Le projet 2630 est en débat à l’hémicycle depuis août 2020. Au cours de ces près de deux ans de débats, ils ont été organisés à l’initiative de l’actuel rapporteur, Dep. Orlando Silva, deux séminaires, avec la participation de centaines de spécialistes. Des organisations de la société civile, des entités universitaires et commerciales ont organisé de nombreux événements sur le PL. Le thème est abordé tout au long de cette période dans les médias spécialisés, mais aussi dans les véhicules journalistiques. Autrement dit, il y a eu un large débat qui s’est traduit par un approfondissement de nombreux dispositifs et une maturation de ce qui est la colonne vertébrale du projet. L’offensive actuelle des Big Techs dans cette dernière ligne droite est précisément une réaction à cela.

Il y a des aspects à améliorer et à perfectionner dans le projet. Bien sûr que oui. L’une d’elles concerne l’article 38, qui crée une obligation pour les plateformes de rémunérer les contenus journalistiques. C’est un sujet qui n’a pas atteint une plus grande convergence. Plusieurs secteurs, y compris ceux qui ont des positions différentes sur le PL, émettent des réserves sur cette disposition. Mais les raisons qui génèrent la résistance sont différentes. Les Big Techs se sont opposés à toute initiative qui apparaît dans la perspective de rémunérer les liens. Ils ont même menacé de mettre fin à son exploitation dans d’autres pays (Australie, Espagne par exemple).

D’autre part, les entités du domaine journalistique, des médias alternatifs et des droits numériques qui remettent en question ce sujet ne le font pas parce qu’elles sont contre le débat lui-même, mais parce qu’elles considèrent qu’il s’agit d’une discussion qui doit être menée dans un autre contexte. Il s’agit de questions délicates telles que définir ce qui est ou n’est pas un contenu journalistique, qui prendrait cette décision en dernier ressort, comment cette rémunération serait accordée, qui y aurait droit, etc. Il s’agit donc bien d’un sujet sensible, pour lequel on cherche encore une meilleure alternative.

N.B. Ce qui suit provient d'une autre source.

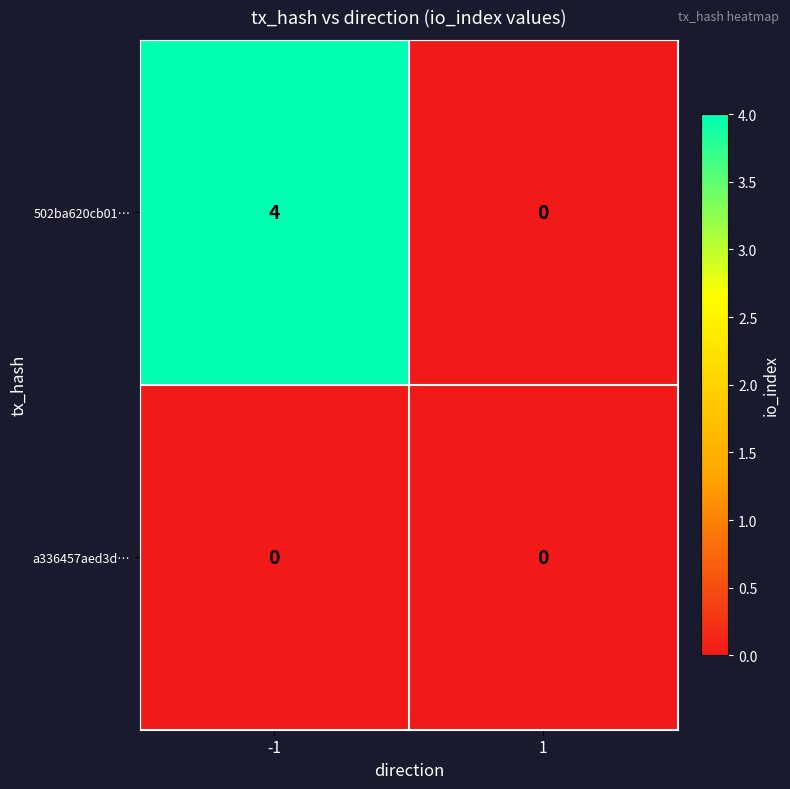

At which category is the sum across all series the highest?

-1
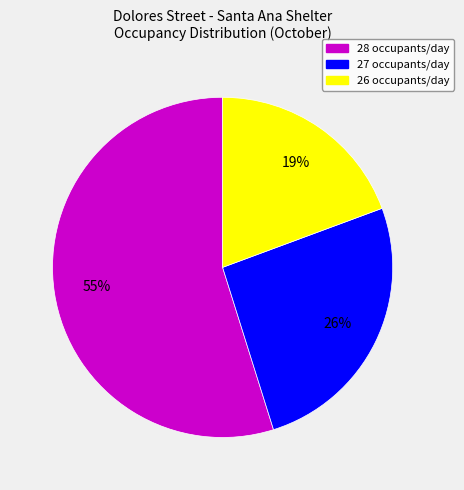

How many segments does this pie chart have?

3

Mais ces améliorations et d’autres qui peuvent encore être apportées au projet doivent être construites à partir d’un débat équitable.

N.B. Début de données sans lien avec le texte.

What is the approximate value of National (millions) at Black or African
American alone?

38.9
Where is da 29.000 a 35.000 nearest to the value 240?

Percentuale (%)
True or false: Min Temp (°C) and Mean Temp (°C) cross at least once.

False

Ce qu’il est important que la société comprenne, c’est qu’après deux ans de débat, le projet a amassé de nombreux consensus progressistes. Consensus vu non pas comme unanimité, mais construction d’une position commune, principalement autour de dispositions de transparence, publicité, conception d’une procédure plus transparente sur les mesures de modération avec droit de contestation, pour garantir un environnement plus sûr et moins toxique dans les réseaux. Et, bien sûr, parce que c’est un thème limite et dynamique, il y a des questions qui suscitent encore des doutes. Ce qu’il faut voir naturellement.

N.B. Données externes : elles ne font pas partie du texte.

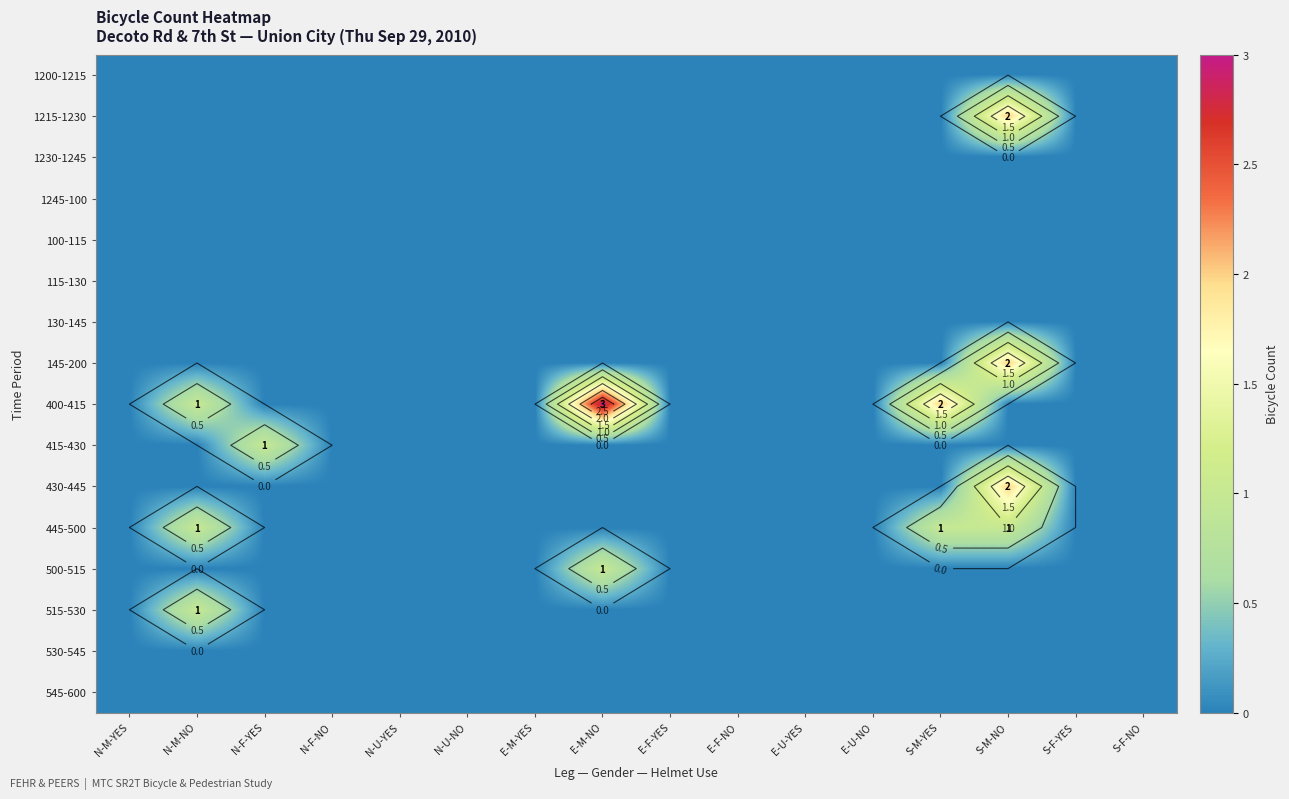

Which label corresponds to the largest value in the chart?

E-M-NO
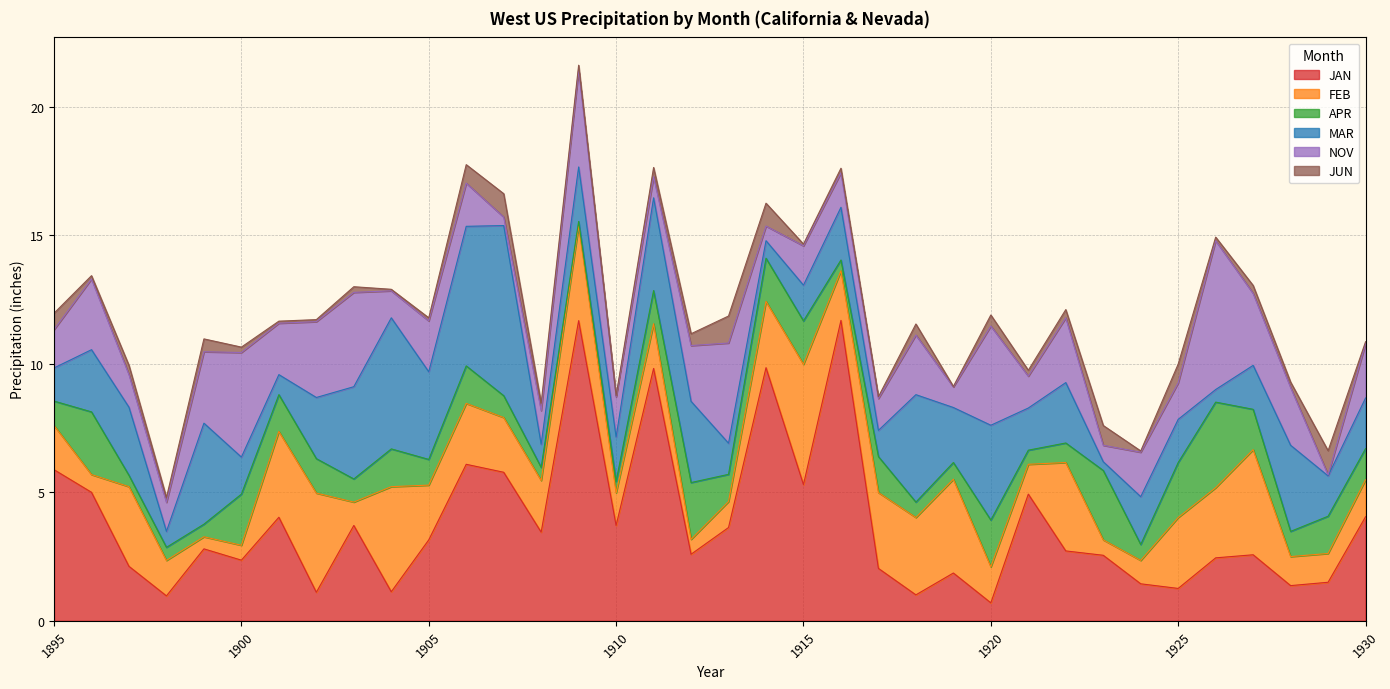

What is the total value across all series at 1913?

11.9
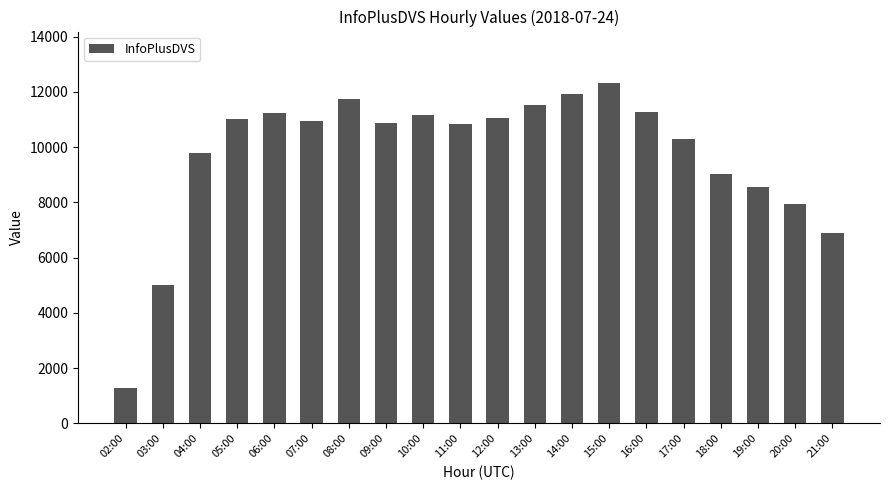

Which label corresponds to the largest value in the chart?

15:00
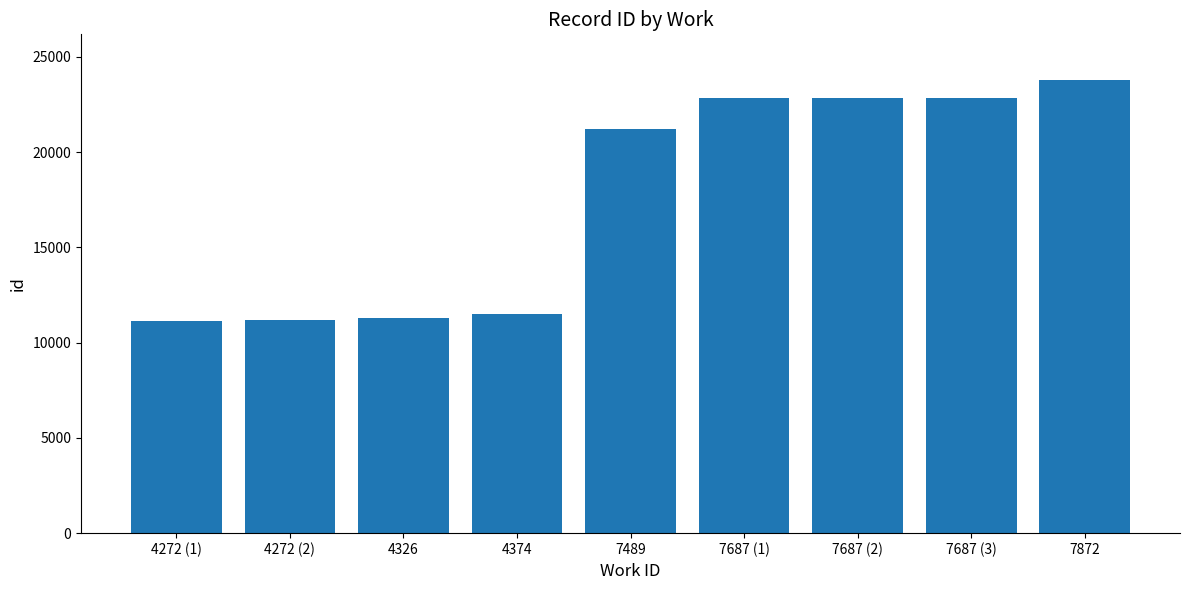

Read the value at 4272 (2).

11198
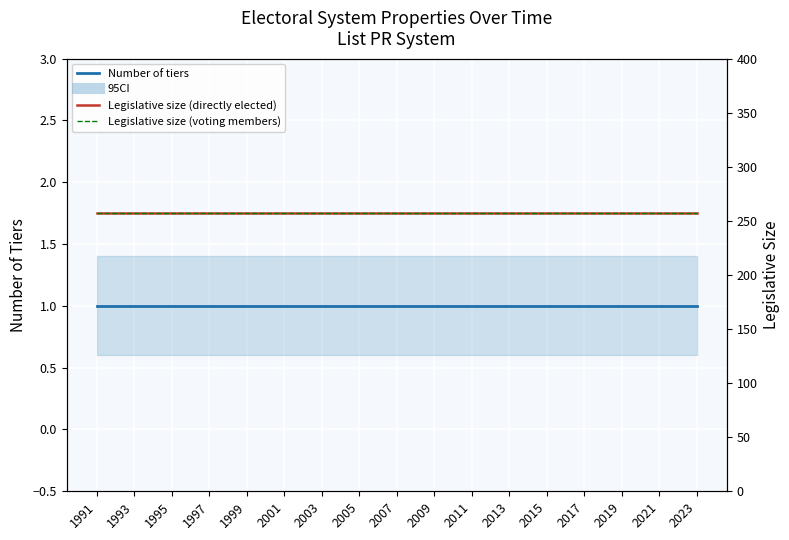

Reading right to left, what are all the values shown in this chart?

Number of tiers: 1	1	1	1	1	1	1	1	1	1	1	1	1	1	1	1	1
Legislative size (directly elected): 257	257	257	257	257	257	257	257	257	257	257	257	257	257	257	257	257
Legislative size (voting members): 257	257	257	257	257	257	257	257	257	257	257	257	257	257	257	257	257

Il est essentiel de défaire les confusions que la campagne de désinformation des entreprises apporte. Nous devons garder un œil sur les discussions dans les semaines à venir. Et avoir l’esprit tranquille que cette loi est l’une des mesures que la société brésilienne prend en vue de réglementer l’activité des plateformes et de freiner la propagation de la désinformation. D’autres lois viendront certainement. Et il y a aussi de nombreuses initiatives possibles en dehors du cadre législatif. Ce que nous ne pouvons pas faire, c’est être paralysé. Ces entreprises ne peuvent pas pratiquer le terrorisme médiatique et répandre la désinformation pour continuer à opérer dans un pays de non-droit.

Renata Mielli est journaliste, doctorante en sciences de la communication à l’ECA/USP, coordinatrice du Centre d’études sur les médias alternatifs Barão de Itararé et membre de la Coalition Rights in the Network.